DIRECTIVE A:
Copy the text on the MIPS multiply instruction word for word, from start to finish.

GIVEN PASSAGE:
+ + + + + + +
My professor pointed out that the mul instruction is complex (read: hardware intensive), thus (if implemented in hardware) any performance gains made by using less instructions would ultimately be lost due to that complexity. Is this true?
Its impossible to say as you haven't specified a MIPS implementation, which there have been a lot of over the years.
However, multiplication can be more expensive, especially on earlier MIPS processors, where each could cost two (or three) cycles.
An alternative along the lines of unconditional control flow is to subtract one from the slt and use and instead of mul, later the xor with -1.  That will cost one extra instruction over the mul version, so unclear as to which will be faster, but does involve "simpler" instructions.
slt $t0,$s1,$s0 ; Set on less-than (if $s1 < $s0 then set $t0 to 1, else 0).
subi $t0, $t0, 1 ; 1/true->0, 0/false->-1
and $s1,$s1,$t0 ; $s1 &= $t0-1 mask is either 0 or -1
xori $t0,$t0,-1 ; $t0 = ~ $t0
and $s0,$s0,$t0 ; $s1 &= ~ (t0-1) mask is either -1 or 0
Whether this is faster than the conditional logic depends on the processor, and the data set, assuming this is in a loop (if not in a loop at some level, then the question is of lessor importance).
The data set will determine whether the branch prediction is effective or not.  Each time the branch prediction is wrong, it will cost a couple of cycles (of course depending on the processor implementation).  If the branch prediction is 100% effective, then the conditional logic would probably be best.  But if the data set defies branch prediction then several cycles of overhead per execution might be incurred, so the unconditional logic might be best.
It would be nice if processors had a few extra opcodes so that the subtraction of 1 was unnecessary, then also the inversion for the else part.  In such hypothetical case, we would have:
slt $t0, $s1, $s0
sameIfTrueOrZero $s0, $s0, $t0 # $s0 = ($t0 ? $s0 : 0)
sameIfFalseOrZero $s1, $s1, $t0 # $s1 = ($t0 ? 0 : $s1)
These would be simple instructions for hardware to implement — they would not tax the ALU, or instruction and operand encodings.
+ + + + + + +
DATA SUPPLIED:
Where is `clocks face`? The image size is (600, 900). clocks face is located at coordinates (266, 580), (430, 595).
+ + + + + + +
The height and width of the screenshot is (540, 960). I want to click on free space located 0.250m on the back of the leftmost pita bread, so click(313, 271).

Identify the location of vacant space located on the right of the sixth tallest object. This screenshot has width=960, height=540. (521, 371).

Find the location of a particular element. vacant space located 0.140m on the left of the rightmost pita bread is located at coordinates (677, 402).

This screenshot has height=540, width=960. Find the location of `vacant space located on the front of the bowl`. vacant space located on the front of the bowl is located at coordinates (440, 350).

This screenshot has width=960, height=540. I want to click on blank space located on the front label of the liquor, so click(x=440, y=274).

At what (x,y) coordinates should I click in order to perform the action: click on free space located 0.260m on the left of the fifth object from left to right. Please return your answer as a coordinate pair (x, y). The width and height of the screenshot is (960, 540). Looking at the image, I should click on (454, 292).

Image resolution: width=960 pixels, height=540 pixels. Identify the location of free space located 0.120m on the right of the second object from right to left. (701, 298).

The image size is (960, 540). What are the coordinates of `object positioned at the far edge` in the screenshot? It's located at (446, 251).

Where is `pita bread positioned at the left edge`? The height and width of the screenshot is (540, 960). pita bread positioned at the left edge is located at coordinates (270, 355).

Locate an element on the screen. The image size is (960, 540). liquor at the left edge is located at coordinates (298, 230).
+ + + + + + +
DIRECTIVE B:
Count how many lines of the listing contain the string "vacant". Reply with the number only.

WORKED ANSWER A:
My professor pointed out that the mul instruction is complex (read: hardware intensive), thus (if implemented in hardware) any performance gains made by using less instructions would ultimately be lost due to that complexity. Is this true?
Its impossible to say as you haven't specified a MIPS implementation, which there have been a lot of over the years.
However, multiplication can be more expensive, especially on earlier MIPS processors, where each could cost two (or three) cycles.
An alternative along the lines of unconditional control flow is to subtract one from the slt and use and instead of mul, later the xor with -1.  That will cost one extra instruction over the mul version, so unclear as to which will be faster, but does involve "simpler" instructions.
slt $t0,$s1,$s0 ; Set on less-than (if $s1 < $s0 then set $t0 to 1, else 0).
subi $t0, $t0, 1 ; 1/true->0, 0/false->-1
and $s1,$s1,$t0 ; $s1 &= $t0-1 mask is either 0 or -1
xori $t0,$t0,-1 ; $t0 = ~ $t0
and $s0,$s0,$t0 ; $s1 &= ~ (t0-1) mask is either -1 or 0
Whether this is faster than the conditional logic depends on the processor, and the data set, assuming this is in a loop (if not in a loop at some level, then the question is of lessor importance).
The data set will determine whether the branch prediction is effective or not.  Each time the branch prediction is wrong, it will cost a couple of cycles (of course depending on the processor implementation).  If the branch prediction is 100% effective, then the conditional logic would probably be best.  But if the data set defies branch prediction then several cycles of overhead per execution might be incurred, so the unconditional logic might be best.
It would be nice if processors had a few extra opcodes so that the subtraction of 1 was unnecessary, then also the inversion for the else part.  In such hypothetical case, we would have:
slt $t0, $s1, $s0
sameIfTrueOrZero $s0, $s0, $t0 # $s0 = ($t0 ? $s0 : 0)
sameIfFalseOrZero $s1, $s1, $t0 # $s1 = ($t0 ? 0 : $s1)
These would be simple instructions for hardware to implement — they would not tax the ALU, or instruction and operand encodings.

WORKED ANSWER B:
3